Renovating can prove an equally sound investment, but much hinges on the location, quality and size of your original home. ‘If your property is well sited but perhaps lacks enough room for you, then, subject to obtaining the appropriate consents, it would be better to improve rather than move,’ says Kevin Allen of John D. Wood. However, urges Mr Coles, you also need to make sure ‘the renovation matches the location: a basement extension with cinema in outer London is unlikely to add enough value to cover the cost of the expense, whereas in Sandbanks, or on the Wentworth estate, knocking down and rebuilding is extremely common.
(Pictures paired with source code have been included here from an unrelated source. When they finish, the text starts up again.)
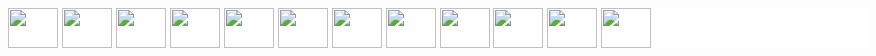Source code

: <HTML>
    <HEAD>
    <TITLE>Evehack</TITLE>
    </HEAD>
    <BODY bgcolor="blue white">
    <A Href= "https://www.amazon.in/dp/B09K6H8Z8R/?coliid=I22Y9I1OJHFRBE&colid=9RQP1IBEAZSL&psc=0&ref_=gv_ov_lig_pi_dp ">
    <IMG Src= "bodycon casual black.jpg" Height= "40" Width= "50"
    Align= "Middle"></A>
    <A Href= "https://www.amazon.in/dp/B09LFF65JR/?coliid=I2H7NFTOXRR9M2&colid=9RQP1IBEAZSL&psc=0&ref_=gv_ov_lig_pi_dp ">
        <IMG Src= "croshet.jpg" Height= "40" Width= "50"
        Align= "Middle"></A>
        <A Href= "https://www.amazon.in/Aahwan-Black-Ribbed-Womens-173-Black-M/dp/B09QL59JGR/ref=sr_1_6?crid=2NBPH1Z87ODRY&keywords=tank+tops&qid=1674302914&s=apparel&sprefix=tank+top%2Capparel%2C368&sr=1-6 ">
            <IMG Src= "tank top black.webp" Height= "40" Width= "50"
            Align= "Middle"></A>
            <A Href= "https://www.amazon.in/dp/B0B4JT5G84/?coliid=I2TH0UQSWLCB5W&colid=9RQP1IBEAZSL&psc=0&ref_=gv_ov_lig_pi_dp ">
                <IMG Src= "shoe.jpg" Height= "40" Width= "50"
                Align= "Middle"></A>
            <A Href= "https://www.amazon.in/dp/B0B34TLVFL?ref_=cm_sw_r_mwn_dp_QV9G6V8STZE2SVHTGKKP&th=">
                <IMG Src= "top.jpg" Height= "40" Width= "50"
                Align= "Middle"></A>
                <A Href= "https://www.amazon.in/dp/B0B314ZY7F/?coliid=I1CECCINCKJ0OP&colid=9RQP1IBEAZSL&psc=0&ref_=gv_ov_lig_pi_dp ">
                    <IMG Src= "rib knit 1.jpg" Height= "40" Width= "50"
                    Align= "Middle"></A>
                    <A Href= "https://www.myntra.com/coats/bruun--stengade/bruun--stengade-men-brown-textured-woolen-regular-fit--overcoat/19376962/buy">
                        <IMG Src= "long wrap coat.webp" Height= "40" Width= "50"
                        Align= "Middle"></A>
                        <A Href= "https://www.myntra.com/sweatshirts/hm/hm-women-oversized-printed-hoodie/21460804/buy?mini=true&skuId=67514218&sellerPartnerId=6771 ">
                            <IMG Src= "Oversized Printed Hoodie.webp" Height= "40" Width= "50"
                            Align= "Middle"></A>
                            <A Href= "https://www.myntra.com/sweaters/trendyol/trendyol-women-black--white-pullover/20720842/buy?mini=true&skuId=64902638&sellerPartnerId=4036 ">
                                <IMG Src= "Black and White Pullover.jpg" Height= "40" Width= "50"
                                Align= "Middle"></A>
                                <A Href= "https://www.myntra.com/dresses/tokyo-talkies/tokyo-talkies-women-magenta-bodycon-ruched-mini-dress/17442758/buy?mini=true&skuId=53540130&sellerPartnerId=4215
                                ">
                                    <IMG Src= "Bodycon Ruched Mini Dress.webp" Height= "40" Width= "50"
                                    Align= "Middle"></A>
                                    <A Href= "https://www.amazon.in/gp/product/B0BPPKVCYW/ref=ox_sc_act_title_1?smid=A1MR4J865YG8OY&th=1&psc=1  ">
                                        <IMG Src="Hooded Hoodie for Women.jpg" Height= "40" Width= "50"
                                        Align= "Middle"></A>
                                        <A Href= "https://www.amazon.in/gp/product/B0BHSC88GR/ref=ox_sc_act_title_13?smid=A39YT635XWS0UV&th=1&psc=1 ">
                                            <IMG Src= "Crop Top Rib Knit.jpg
                                        " Height= "40" Width= "50"
                                            Align= "Middle"></A>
Ultimately, every area has a price ceiling’.
Remember that, in any location, an improvement only adds value if it respects the balance of the house. ‘Homeowners need to question whether the extension will have any effect on the overall aesthetics of the property and how it will impact on the layout and the flow,’ says James Grillo of Chesterton Humberts. Similarly, adds Mr Sugden, consider the size of your plot. ‘An eight-bedroom house would be considered too large for a quarter-acre garden.’ For these reasons, agents recommend getting professional advice on the end value your property is likely to have when the work is done. As a rule, explains Mr Grillo, ‘an extension would need to add at least 10% of the existing capital value and building costs. So for a £1 million home, the estimated valuation after the build needs to be £1.25 million if you’re considering spending £100,000 on the project.’
And because there’s more to life than money, question carefully what you don’t like about the current property. ‘An extra room over the garage doesn’t change someone’s life too considerably,’ says James Mackenzie of Strutt & Parker. ‘My advice would always be: are you happy? Is it just lack of space, or are there larger factors involved?’